The important part here is that the exponent data is translated as 2^e-1023, where e is the 11-bit exponent. The possible raw values for e are between 0 and 2047, which translates to an exponent range of 2^-1023 to 2¹⁰²⁴.

Now, since all fraction values are within the range 1 ≤ f < 2, it holds that there must be 1024 possible values ≤2 for any chosen value of f, and 1024 possible values >2 for any chosen value of f.

As such, it's relatively trivial to count them:

• 2⁵² × 1024 = 4,611,686,018,427,387,904 possible values ≤ 2.
• 2⁵² × 1024 = 4,611,686,018,427,387,904 possible values > 2.

EDIT: Actually, it's even better than I thought... for any fixed value of f, there are 2048 possible exponent values. When exponent is 1023, the computed exponent (2^1023-1023) becomes 2⁰, which is 1. Since f × 1 is just f, that means that the 50% bound is actually at f, not 2. So for any given value of f, the probability of you randomly picking an exponent that gives you a result less than or equal to f is 50%.

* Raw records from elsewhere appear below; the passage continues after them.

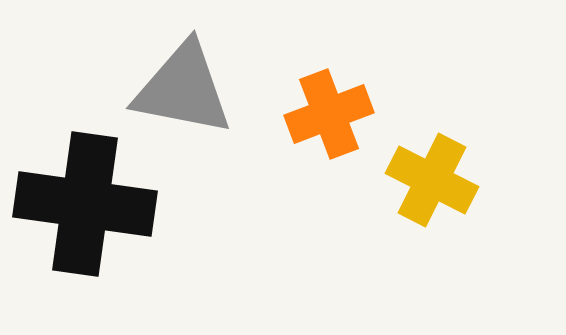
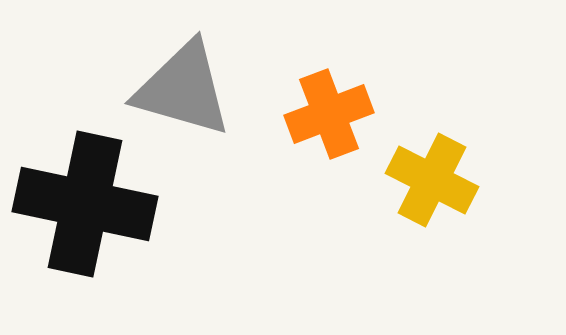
gray triangle: rotated 5 degrees clockwise
black cross: rotated 4 degrees clockwise
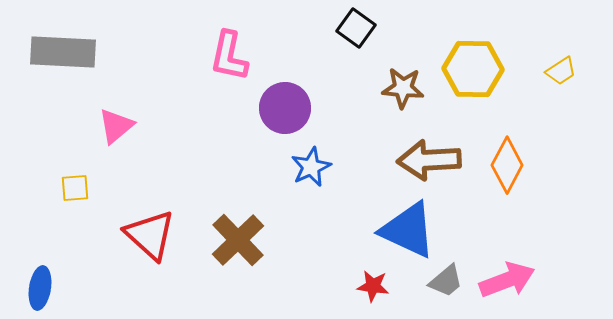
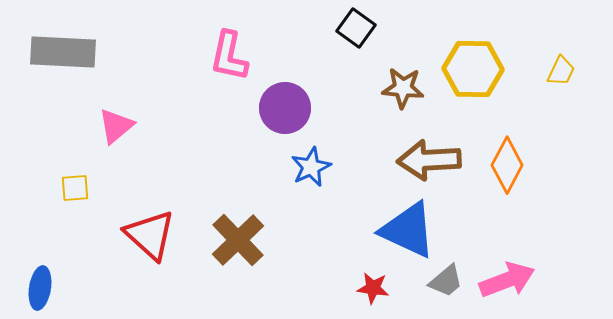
yellow trapezoid: rotated 32 degrees counterclockwise
red star: moved 2 px down
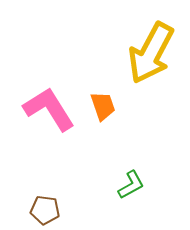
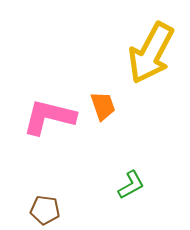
pink L-shape: moved 8 px down; rotated 44 degrees counterclockwise
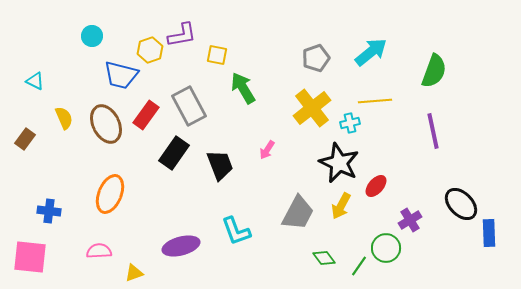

Note that we're considering the magnitude of the value, not the literal value, so negatives don't exist here. If you want to bring back the sign bit, just double the counts for each, as you'll have equally many negative numbers with these magnitudes.

Now consider that the range of values in that first set is literally just 0 to f, whereas the range in the second set is f to the maximum possible value that your float type can store. As such, representable numbers will always be a lot more dense in the "small" number range.

To make it 100% clear: 50% of all representable floating point numbers are in the range -f to +f, and all other numbers constitute the remaining 50%.